[Data excerpts]
----

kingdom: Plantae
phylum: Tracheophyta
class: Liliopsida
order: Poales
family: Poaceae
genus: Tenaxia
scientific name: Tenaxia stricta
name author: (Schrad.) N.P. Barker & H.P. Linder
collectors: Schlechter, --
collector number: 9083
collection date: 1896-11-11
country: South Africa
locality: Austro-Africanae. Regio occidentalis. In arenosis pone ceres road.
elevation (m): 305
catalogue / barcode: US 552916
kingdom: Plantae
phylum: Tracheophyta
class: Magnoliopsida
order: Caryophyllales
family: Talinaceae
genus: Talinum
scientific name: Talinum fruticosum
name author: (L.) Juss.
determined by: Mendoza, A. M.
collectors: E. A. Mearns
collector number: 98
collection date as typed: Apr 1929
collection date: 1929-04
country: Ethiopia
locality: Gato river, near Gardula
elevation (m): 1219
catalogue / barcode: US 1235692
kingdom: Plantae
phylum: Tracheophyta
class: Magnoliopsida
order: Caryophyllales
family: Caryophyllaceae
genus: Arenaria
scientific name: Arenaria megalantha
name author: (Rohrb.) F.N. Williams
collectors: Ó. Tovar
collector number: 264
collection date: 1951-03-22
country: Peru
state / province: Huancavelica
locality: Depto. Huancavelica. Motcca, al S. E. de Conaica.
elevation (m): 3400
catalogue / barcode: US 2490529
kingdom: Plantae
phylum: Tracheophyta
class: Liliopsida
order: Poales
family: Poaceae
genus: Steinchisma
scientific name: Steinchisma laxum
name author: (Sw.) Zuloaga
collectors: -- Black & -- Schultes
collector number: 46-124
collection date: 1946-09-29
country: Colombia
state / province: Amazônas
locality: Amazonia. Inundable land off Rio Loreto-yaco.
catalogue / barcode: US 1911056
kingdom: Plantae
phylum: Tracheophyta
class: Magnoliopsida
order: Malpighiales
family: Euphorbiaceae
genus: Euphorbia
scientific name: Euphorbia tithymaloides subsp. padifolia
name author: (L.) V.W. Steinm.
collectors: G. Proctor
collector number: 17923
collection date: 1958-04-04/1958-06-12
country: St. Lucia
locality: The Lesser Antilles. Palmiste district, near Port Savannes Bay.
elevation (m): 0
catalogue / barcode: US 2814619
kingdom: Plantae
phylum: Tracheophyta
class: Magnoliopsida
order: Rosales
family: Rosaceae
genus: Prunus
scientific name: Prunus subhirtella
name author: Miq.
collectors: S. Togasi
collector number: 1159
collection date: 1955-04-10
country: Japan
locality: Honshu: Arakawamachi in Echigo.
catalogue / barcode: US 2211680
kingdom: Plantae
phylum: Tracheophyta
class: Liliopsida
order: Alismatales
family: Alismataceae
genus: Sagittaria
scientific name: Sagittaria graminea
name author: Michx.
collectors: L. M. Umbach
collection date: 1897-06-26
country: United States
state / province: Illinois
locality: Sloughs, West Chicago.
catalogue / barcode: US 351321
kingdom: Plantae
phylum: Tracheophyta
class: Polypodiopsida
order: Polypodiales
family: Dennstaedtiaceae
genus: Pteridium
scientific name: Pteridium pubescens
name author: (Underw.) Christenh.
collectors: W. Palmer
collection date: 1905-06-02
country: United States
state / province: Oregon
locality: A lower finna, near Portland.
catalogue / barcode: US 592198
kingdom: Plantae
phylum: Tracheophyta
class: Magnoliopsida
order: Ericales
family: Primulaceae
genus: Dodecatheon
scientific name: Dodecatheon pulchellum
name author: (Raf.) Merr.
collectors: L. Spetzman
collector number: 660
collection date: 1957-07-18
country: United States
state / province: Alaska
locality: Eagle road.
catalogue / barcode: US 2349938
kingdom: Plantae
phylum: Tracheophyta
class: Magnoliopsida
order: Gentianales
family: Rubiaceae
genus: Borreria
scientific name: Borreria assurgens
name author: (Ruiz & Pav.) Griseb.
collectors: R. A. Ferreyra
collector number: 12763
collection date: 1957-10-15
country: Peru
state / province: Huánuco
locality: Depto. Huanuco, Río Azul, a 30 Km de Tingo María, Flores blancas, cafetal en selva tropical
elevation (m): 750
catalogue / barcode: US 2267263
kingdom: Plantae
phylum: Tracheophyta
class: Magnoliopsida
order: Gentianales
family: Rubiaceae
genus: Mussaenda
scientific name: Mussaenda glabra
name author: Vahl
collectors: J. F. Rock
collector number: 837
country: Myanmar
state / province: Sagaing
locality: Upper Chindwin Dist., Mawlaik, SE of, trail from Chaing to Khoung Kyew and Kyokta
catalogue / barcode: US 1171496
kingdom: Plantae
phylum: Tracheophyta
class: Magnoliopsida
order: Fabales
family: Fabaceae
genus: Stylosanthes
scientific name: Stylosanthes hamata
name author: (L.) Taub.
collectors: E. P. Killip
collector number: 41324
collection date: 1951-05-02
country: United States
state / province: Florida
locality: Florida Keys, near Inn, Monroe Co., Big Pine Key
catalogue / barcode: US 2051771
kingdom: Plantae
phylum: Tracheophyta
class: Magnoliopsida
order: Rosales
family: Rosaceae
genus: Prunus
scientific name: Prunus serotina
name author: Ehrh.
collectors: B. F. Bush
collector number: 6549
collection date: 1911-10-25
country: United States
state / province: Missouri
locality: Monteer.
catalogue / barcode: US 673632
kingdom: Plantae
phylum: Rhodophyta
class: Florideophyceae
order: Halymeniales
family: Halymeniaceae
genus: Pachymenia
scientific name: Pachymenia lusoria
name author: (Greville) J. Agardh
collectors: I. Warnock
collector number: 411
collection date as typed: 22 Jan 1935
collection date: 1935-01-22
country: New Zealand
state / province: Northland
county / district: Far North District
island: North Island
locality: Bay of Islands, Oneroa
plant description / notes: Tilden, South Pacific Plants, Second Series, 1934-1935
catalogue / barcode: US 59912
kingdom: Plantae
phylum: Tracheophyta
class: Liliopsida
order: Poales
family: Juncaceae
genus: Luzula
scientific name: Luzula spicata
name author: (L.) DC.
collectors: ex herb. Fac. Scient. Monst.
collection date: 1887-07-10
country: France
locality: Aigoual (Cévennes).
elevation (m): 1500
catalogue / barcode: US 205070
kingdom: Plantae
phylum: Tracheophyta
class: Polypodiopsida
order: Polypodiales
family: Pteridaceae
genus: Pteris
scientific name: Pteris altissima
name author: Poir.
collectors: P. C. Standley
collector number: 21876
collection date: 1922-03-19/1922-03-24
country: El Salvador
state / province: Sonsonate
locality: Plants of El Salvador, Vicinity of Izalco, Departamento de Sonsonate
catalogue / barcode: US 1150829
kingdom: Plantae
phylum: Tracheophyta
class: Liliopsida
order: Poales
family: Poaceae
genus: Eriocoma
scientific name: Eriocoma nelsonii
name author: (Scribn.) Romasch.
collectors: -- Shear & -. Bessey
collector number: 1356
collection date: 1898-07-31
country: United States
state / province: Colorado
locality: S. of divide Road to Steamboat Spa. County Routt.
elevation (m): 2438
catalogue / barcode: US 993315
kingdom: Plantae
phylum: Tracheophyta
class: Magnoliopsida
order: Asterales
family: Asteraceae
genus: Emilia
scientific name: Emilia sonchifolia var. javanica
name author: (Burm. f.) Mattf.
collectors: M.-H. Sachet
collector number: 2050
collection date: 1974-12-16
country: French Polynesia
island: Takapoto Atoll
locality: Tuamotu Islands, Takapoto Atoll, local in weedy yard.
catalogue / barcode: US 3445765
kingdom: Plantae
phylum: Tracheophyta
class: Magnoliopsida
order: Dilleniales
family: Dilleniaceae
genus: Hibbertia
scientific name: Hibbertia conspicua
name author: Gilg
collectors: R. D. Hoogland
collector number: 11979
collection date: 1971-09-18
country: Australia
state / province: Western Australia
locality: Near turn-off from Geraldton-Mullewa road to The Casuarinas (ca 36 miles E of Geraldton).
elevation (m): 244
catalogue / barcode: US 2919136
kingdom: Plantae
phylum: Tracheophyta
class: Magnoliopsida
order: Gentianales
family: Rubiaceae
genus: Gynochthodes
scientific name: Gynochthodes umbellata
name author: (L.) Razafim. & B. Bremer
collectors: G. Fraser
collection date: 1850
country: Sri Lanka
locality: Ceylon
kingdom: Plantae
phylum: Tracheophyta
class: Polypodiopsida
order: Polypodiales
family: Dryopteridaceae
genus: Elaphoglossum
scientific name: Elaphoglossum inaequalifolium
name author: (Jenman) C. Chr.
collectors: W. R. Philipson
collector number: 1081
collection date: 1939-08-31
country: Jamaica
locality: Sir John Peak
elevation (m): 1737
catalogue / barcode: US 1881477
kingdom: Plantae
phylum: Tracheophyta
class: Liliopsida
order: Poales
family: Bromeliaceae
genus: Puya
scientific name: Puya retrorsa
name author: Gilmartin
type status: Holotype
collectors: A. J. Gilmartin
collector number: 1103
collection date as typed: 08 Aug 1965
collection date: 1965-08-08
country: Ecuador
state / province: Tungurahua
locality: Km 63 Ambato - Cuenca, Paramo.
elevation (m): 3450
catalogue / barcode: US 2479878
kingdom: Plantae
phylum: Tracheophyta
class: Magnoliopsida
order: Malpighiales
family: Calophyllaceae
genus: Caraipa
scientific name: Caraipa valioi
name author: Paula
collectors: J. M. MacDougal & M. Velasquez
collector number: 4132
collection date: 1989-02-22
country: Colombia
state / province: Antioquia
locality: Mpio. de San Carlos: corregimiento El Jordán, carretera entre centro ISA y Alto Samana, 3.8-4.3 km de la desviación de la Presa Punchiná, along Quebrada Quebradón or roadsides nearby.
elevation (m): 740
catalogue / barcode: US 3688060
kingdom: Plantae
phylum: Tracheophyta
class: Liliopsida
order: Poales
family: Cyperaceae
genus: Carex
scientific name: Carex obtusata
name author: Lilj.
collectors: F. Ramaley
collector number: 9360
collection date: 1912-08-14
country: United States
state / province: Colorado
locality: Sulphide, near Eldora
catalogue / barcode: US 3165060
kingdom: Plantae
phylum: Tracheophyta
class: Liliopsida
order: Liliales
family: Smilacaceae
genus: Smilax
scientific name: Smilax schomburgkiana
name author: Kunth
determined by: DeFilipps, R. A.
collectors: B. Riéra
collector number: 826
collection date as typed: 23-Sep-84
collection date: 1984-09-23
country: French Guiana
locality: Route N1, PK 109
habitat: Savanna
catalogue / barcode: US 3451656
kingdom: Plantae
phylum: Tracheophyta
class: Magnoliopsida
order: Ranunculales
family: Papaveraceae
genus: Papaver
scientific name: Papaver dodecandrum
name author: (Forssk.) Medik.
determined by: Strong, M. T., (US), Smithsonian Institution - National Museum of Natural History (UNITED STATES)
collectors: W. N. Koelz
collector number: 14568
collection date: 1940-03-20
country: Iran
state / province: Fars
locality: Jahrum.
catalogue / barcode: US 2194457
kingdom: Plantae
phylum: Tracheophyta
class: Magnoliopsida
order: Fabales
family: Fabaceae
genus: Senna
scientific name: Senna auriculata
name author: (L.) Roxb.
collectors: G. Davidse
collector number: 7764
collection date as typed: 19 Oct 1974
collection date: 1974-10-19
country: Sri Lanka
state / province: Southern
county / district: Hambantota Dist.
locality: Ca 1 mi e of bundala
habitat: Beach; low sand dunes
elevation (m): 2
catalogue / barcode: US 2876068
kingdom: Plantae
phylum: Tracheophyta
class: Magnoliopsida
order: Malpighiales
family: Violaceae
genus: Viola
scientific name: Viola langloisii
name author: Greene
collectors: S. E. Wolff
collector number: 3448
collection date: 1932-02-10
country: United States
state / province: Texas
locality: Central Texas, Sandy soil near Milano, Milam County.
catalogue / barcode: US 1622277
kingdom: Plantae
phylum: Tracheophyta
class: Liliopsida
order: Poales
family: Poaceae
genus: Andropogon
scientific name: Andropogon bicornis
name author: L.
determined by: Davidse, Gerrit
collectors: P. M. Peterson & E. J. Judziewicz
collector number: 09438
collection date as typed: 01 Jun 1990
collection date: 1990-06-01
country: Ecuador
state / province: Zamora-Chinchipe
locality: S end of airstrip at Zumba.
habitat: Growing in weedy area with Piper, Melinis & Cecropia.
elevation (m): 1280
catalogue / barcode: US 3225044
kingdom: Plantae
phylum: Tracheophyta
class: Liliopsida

----

* Work to do
Convert the listing, from its first line up to and including the line with "collection date: 1951-03-22", into a JSON list of strings with one string per line. Leave out any blank lines.

* Completed exercise
[
  "kingdom: Plantae",
  "phylum: Tracheophyta",
  "class: Liliopsida",
  "order: Poales",
  "family: Poaceae",
  "genus: Tenaxia",
  "scientific name: Tenaxia stricta",
  "name author: (Schrad.) N.P. Barker & H.P. Linder",
  "collectors: Schlechter, --",
  "collector number: 9083",
  "collection date: 1896-11-11",
  "country: South Africa",
  "locality: Austro-Africanae. Regio occidentalis. In arenosis pone ceres road.",
  "elevation (m): 305",
  "catalogue / barcode: US 552916",
  "kingdom: Plantae",
  "phylum: Tracheophyta",
  "class: Magnoliopsida",
  "order: Caryophyllales",
  "family: Talinaceae",
  "genus: Talinum",
  "scientific name: Talinum fruticosum",
  "name author: (L.) Juss.",
  "determined by: Mendoza, A. M.",
  "collectors: E. A. Mearns",
  "collector number: 98",
  "collection date as typed: Apr 1929",
  "collection date: 1929-04",
  "country: Ethiopia",
  "locality: Gato river, near Gardula",
  "elevation (m): 1219",
  "catalogue / barcode: US 1235692",
  "kingdom: Plantae",
  "phylum: Tracheophyta",
  "class: Magnoliopsida",
  "order: Caryophyllales",
  "family: Caryophyllaceae",
  "genus: Arenaria",
  "scientific name: Arenaria megalantha",
  "name author: (Rohrb.) F.N. Williams",
  "collectors: Ó. Tovar",
  "collector number: 264",
  "collection date: 1951-03-22"
]